Common Concerns (and What the Research Says)

“Won’t students just use English all the time?”

This is the (my) most common worry — and a fair one. The key is intentional design. Translanguaging does not mean removing structure; it means designing activities where using Italian is meaningful and necessary. When students have a real communicative need to use Italian, they will (well, most of the time anyway).

“My school or program has an Italian-only policy.”

Many institutions do. Not to mention that ACTFL and others recommend the 90% Target Language rule in the foreign, world, or second language acquisition classroom. Translanguaging does not require abandoning 90% TL or Italian-only expectations for student output. You can still expect Italian in speaking and writing tasks while using students’ full linguistic repertoire in comprehension-support, journaling, and collaborative discussion moments.

“I don’t speak my students’ home languages.”

You don’t need to. In fact, positioning students as the linguistic experts of their own home language can be a powerful equalizer in the classroom. You might say: “I don’t know much Spanish, but I’d love for you to show the class what you notice about these two sentences.”

Getting Started: A Simple Framework

If this is new territory, here is a low-stakes way to begin:

Start with one lesson per week where you explicitly invite students to use their full linguistic repertoire in one activity.

Notice what students do. Are they making connections you hadn’t anticipated? Are heritage learners more engaged?

Reflect and adjust. Translanguaging pedagogy is iterative — there is no single correct approach.

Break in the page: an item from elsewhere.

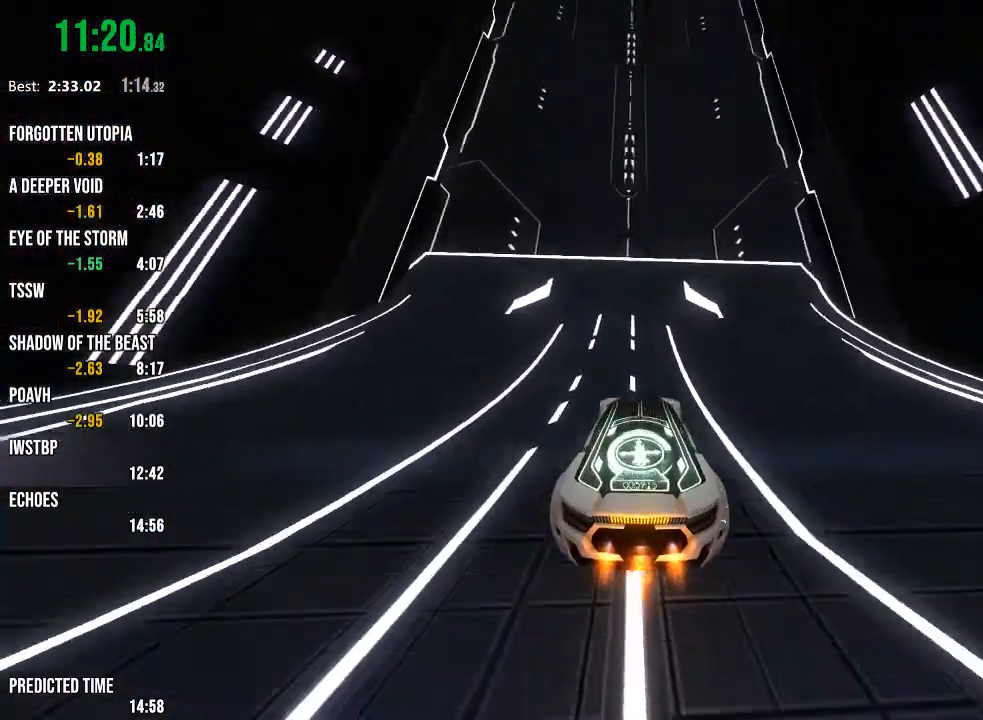
{"dt_ms": 500, "buttons": ["R2"], "left_stick": "center", "right_stick": "center", "events": []}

Connect with colleagues. The field of Italian language education in the U.S. is increasingly attentive to heritage and multilingual learners. AATI (American Association of Teachers of Italian) has resources and discussions on inclusive pedagogy.

Remember: translanguaging is ultimately about recognizing that your students’ minds do not operate in one language at a time — and that honoring their full linguistic identity makes them better Italian speakers, not worse ones.

Additional Reading and Resources

I just took advantage of a multi-day professional development opportunity on translanguaging offered by UMass Amherst and the Consulate of Italy/Boston. It has been a liberating and fascinating journey and is transforming the way I view each unit in my classroom. If you are interested in doing some further reading, please see below – and don’t forget to let me know about your own thoughts and your own journey!

García, O. & Wei, L. (2014). Translanguaging: Language, Bilingualism and Education. Palgrave Macmillan.

García, O., Johnson, S. I., & Seltzer, K. (2017). The Translanguaging Classroom. Caslon Publishing.

Creese, A. & Blackledge, A. (2010). “Translanguaging in the Bilingual Classroom.” The Modern Language Journal, 94(1).